I felt I had to sense check everything in case one of the command-line tools was leading me astray.  I headed into the restored data and pasted some chinese characters in there.  They saved fine (phew) and I then ran an export of the table using a standard mysqldump.

mysqldump -u root -p database_name table_name > testbackup.sql

On looking at the data with the same tools again, there it is, the character as it should be.

Somehow, even thought default settings for mysqldump worked fine at my end, something had screwed up at source.  So we’re left going back to the client to see if they can access the original data again.
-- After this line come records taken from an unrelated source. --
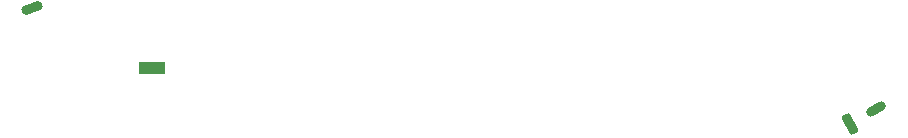
<source format=gbr>
G04 --- HEADER BEGIN --- *
G04 #@! TF.GenerationSoftware,LibrePCB,LibrePCB,0.1.2*
G04 #@! TF.CreationDate,2019-01-02T03:04:05*
G04 #@! TF.ProjectId,test_project,7c04f9d5-7366-4c4b-9e17-852ed57b3966,v1*
G04 #@! TF.Part,Single*
G04 #@! TF.SameCoordinates*
G04 #@! TF.FileFunction,Paste,Bot*
G04 #@! TF.FilePolarity,Positive*
%FSLAX66Y66*%
%MOMM*%
G01*
G75*
G04 --- HEADER END --- *
G04 --- APERTURE LIST BEGIN --- *
%AMROUNDEDRECT10*20,1,0.8,-0.75,0.0,0.75,0.0,120.0*20,1,0.5,-0.9,0.0,0.9,0.0,120.0*1,1,0.3,0.158494,-0.774519*1,1,0.3,-0.591506,0.524519*1,1,0.3,-0.158494,0.774519*1,1,0.3,0.591506,-0.524519*%
%ADD10ROUNDEDRECT10*%
%AMROTATEDOBROUND11*1,1,0.8,-0.433013,-0.25*1,1,0.8,0.433013,0.25*20,1,0.8,-0.433013,-0.25,0.433013,0.25,0*%
%ADD11ROTATEDOBROUND11*%
%ADD12R,2.286X1.016*%
%AMROTATEDOCTAGON13*4,1,8,0.9,0.165685,0.665685,0.4,-0.665685,0.4,-0.9,0.165685,-0.9,-0.165685,-0.665685,-0.4,0.665685,-0.4,0.9,-0.165685,0.9,0.165685,20.0*%
%ADD13ROTATEDOCTAGON13*%
G04 --- APERTURE LIST END --- *
G04 --- BOARD BEGIN --- *
D10*
G04 #@! TO.C,D2*
X58493546Y29362068D03*
D11*
X60693250Y30632068D03*
D12*
G04 #@! TO.C,D1*
X-620000Y34060000D03*
D13*
X-10780000Y39140000D03*
G04 --- BOARD END --- *

M02*

</source>
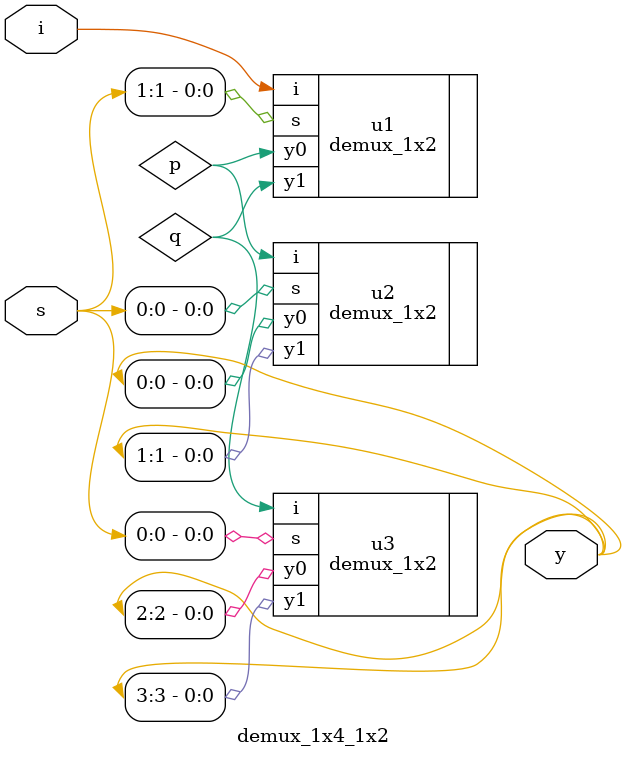
<source format=v>
module demux_1x4_1x2(
    input i,
    input [1:0]s,
    output [3:0]y
);
wire p,q;

demux_1x2 u1(.i(i),.s(s[1]),.y0(p),.y1(q));
demux_1x2 u2(.i(p),.s(s[0]),.y0(y[0]),.y1(y[1]));
demux_1x2 u3(.i(q),.s(s[0]),.y0(y[2]),.y1(y[3]));

endmodule




</source>
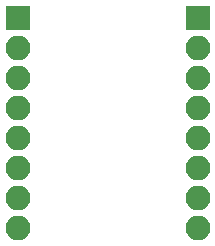
<source format=gbr>
G04 #@! TF.GenerationSoftware,KiCad,Pcbnew,(5.0.0)*
G04 #@! TF.CreationDate,2020-02-18T16:56:27+01:00*
G04 #@! TF.ProjectId,Test multiplexeur analogique,54657374206D756C7469706C65786575,rev?*
G04 #@! TF.SameCoordinates,Original*
G04 #@! TF.FileFunction,Soldermask,Bot*
G04 #@! TF.FilePolarity,Negative*
%FSLAX46Y46*%
G04 Gerber Fmt 4.6, Leading zero omitted, Abs format (unit mm)*
G04 Created by KiCad (PCBNEW (5.0.0)) date 02/18/20 16:56:27*
%MOMM*%
%LPD*%
G01*
G04 APERTURE LIST*
%ADD10O,2.100000X2.100000*%
%ADD11R,2.100000X2.100000*%
G04 APERTURE END LIST*
D10*
G04 #@! TO.C,J1*
X152400000Y-99060000D03*
X152400000Y-96520000D03*
X152400000Y-93980000D03*
X152400000Y-91440000D03*
X152400000Y-88900000D03*
X152400000Y-86360000D03*
X152400000Y-83820000D03*
D11*
X152400000Y-81280000D03*
G04 #@! TD*
G04 #@! TO.C,J2*
X167640000Y-81280000D03*
D10*
X167640000Y-83820000D03*
X167640000Y-86360000D03*
X167640000Y-88900000D03*
X167640000Y-91440000D03*
X167640000Y-93980000D03*
X167640000Y-96520000D03*
X167640000Y-99060000D03*
G04 #@! TD*
M02*

</source>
Lets hope so!

If I find out what happened during the backup I’ll update this as I hate leaving a story unfinished…  at least there’s been a number of lessons learned from this little project.  One of the biggest being not to sit and watch a 5Gig database being restored.  It’s worse than watching the kettle, or paint dry.  Write a two line shell script that sends you an email when it’s done and make yourself some coffee.

– UPDATE – When it’s working don’t break it!

Second night on this job and I’ve needed to migrate a badly restored (to latin) database  into a proper UTF8 db.  Should be straight forward but I’ve ended up with more issues which are worth mentioning as further gotchas when dealing with this kind of thing.

As far as I can tell, there’s no way to take a mysqldump without it bringing it’s collations with the create statements, so I now have a 5 Gig backup file peppered with lots of “DEFAULT CHARSET=latin1″ declarations.  This post was very useful, and doing a find and replace across the backup file I removed completely all these references, grepping for latin1 to make sure they were all gone.

Should be fine then, but on creation all tables were being created with utf8_general_ci, not unicode.  This took me a while to figure out, but I eventually realised at one point I’d thrown in a –default-character-set=utf8 parameter into my restore syntax, i.e.:

mysqldump -u root -p -default-character-set=utf8 database_name table_name > testbackup.sql

While I didn’t think this would do any harm, it blooming well did, and again this one parameter overruled my server, and database default collation settings.  This param sets MySQL up to read the default collation associated with UTF8 from its information schema, and that is utf8_general_ci.  Removing this from the restore statement left the server defaults to take control and the restore went in as desired.

Sheesh… think I’ve earned my beer this week!